We hebben de voorbije maanden op woensdagnamiddag meer debatten gehad, maar ik denk dat ik, samen met u, heb kunnen constateren dat sommige van die debatten toch iets te langdradig zijn geworden. Vandaar dat het Uitgebreid Bureau van vorige maandag ook beslist heeft om de actuele vragen aan te passen. Dat is uiteraard voor eind september. U zult daarover nog gebrieft worden. Ik raad u wel aan u in de vakantie al te oefenen op enige bondigheid. (Opmerkingen)
Ook de regering, mijnheer Sannen.
Rest mij nog u allemaal uit te nodigen op de 11 juliviering van morgen op het Brusselse stadhuis. Ik wens u een verkwikkende vakantie. Uiteraard wens ik die vakantie ook toe aan de leden van de Vlaamse Regering en uiteraard ook aan onze ambtenaren, die er steeds voor zorgen dat wij ons werk in heel goede omstandigheden kunnen verrichten. (Applaus)

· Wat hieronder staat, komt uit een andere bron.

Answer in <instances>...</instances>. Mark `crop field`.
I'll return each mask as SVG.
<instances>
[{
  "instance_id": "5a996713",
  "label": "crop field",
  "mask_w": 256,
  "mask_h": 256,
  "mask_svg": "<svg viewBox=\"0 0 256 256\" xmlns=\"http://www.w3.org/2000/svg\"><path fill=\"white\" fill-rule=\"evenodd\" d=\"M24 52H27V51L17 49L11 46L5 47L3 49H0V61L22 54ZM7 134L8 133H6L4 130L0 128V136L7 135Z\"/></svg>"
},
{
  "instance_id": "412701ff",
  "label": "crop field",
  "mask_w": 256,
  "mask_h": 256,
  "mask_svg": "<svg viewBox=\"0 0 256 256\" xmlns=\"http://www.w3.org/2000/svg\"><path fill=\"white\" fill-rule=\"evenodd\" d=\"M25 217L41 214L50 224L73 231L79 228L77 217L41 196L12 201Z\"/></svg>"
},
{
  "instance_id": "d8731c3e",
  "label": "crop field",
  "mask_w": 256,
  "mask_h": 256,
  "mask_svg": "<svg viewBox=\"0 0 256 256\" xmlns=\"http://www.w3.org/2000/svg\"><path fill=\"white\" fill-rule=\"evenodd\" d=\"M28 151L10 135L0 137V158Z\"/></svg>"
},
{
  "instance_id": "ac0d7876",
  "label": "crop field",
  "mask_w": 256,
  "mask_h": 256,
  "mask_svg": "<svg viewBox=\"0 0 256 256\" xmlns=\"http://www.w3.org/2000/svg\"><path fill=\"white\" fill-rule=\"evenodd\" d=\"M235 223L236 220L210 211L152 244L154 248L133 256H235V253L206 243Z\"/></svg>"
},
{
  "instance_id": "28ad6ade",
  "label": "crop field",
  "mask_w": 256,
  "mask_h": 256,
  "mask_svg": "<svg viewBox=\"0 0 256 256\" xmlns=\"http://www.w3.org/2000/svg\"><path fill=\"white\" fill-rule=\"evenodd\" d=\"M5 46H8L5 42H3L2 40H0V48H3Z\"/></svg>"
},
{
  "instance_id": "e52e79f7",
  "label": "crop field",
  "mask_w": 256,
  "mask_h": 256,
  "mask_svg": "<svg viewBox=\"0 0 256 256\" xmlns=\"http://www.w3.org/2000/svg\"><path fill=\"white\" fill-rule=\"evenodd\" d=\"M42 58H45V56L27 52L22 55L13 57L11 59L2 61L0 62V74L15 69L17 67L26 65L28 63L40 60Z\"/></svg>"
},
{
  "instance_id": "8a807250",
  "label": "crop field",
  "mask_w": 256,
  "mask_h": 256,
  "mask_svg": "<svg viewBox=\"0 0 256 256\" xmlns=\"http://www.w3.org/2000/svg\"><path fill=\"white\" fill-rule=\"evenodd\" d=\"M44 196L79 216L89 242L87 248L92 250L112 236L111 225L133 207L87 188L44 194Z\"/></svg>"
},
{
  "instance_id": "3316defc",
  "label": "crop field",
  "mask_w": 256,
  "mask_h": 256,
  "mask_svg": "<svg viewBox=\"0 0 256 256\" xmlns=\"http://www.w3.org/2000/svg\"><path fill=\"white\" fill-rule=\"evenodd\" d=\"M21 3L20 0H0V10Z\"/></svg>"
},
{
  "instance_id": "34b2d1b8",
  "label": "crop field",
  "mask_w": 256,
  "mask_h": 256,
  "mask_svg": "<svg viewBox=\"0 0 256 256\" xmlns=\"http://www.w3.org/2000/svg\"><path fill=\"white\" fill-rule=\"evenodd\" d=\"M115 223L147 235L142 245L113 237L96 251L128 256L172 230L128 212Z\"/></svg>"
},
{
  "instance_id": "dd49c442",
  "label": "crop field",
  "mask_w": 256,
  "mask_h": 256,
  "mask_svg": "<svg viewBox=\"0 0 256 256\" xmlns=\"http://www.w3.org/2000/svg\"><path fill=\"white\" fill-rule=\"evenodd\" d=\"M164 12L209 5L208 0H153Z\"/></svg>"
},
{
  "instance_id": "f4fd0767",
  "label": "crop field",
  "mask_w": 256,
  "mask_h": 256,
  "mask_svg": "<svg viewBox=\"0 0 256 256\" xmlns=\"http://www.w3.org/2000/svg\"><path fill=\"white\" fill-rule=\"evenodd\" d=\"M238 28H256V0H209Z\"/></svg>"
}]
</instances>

De heer Caluwé heeft het woord.
Mevrouw de voorzitter, ik wil me graag aansluiten bij uw vakantiewensen aan het personeel, dat zeer hard voor ons werkt, aan de pers, die toch al iets meer aandacht aan onze werkzaamheden besteedt.
Ik denk ook dat we terecht mogen zeggen dat dit een parlement is dat hard werkt. We zien dat in onze statistieken. Er zijn nog nooit zo veel vragen gesteld, zowel schriftelijke vragen, vragen om uitleg als interpellaties. Dan tellen we alleen nog maar de ontvankelijke en hebben we het niet over de onontvankelijke vragen die gesteld worden.
Ik denk dat dat aantoont dat we een parlement hebben dat zeer goed op koers zit en dat de zaken van zeer nabij volgt. Ik denk dat de meesten van ons nog een aardig stuk voort zullen werken, maar ik raad iedereen aan om toch een periode van rust te nemen, een periode van beter contact met al degenen die ons dierbaar zijn en alle elektronische snufjes even opzij te leggen. Ik denk dat zowel wij, de pers, als het personeel, gerust wat verkwikking kunnen opdoen, want na de vakantie staat het laatste jaar van de legislatuur voor ons. Ik vermoed dat we ook dan weer heel wat energie zullen mogen gebruiken. (Applaus)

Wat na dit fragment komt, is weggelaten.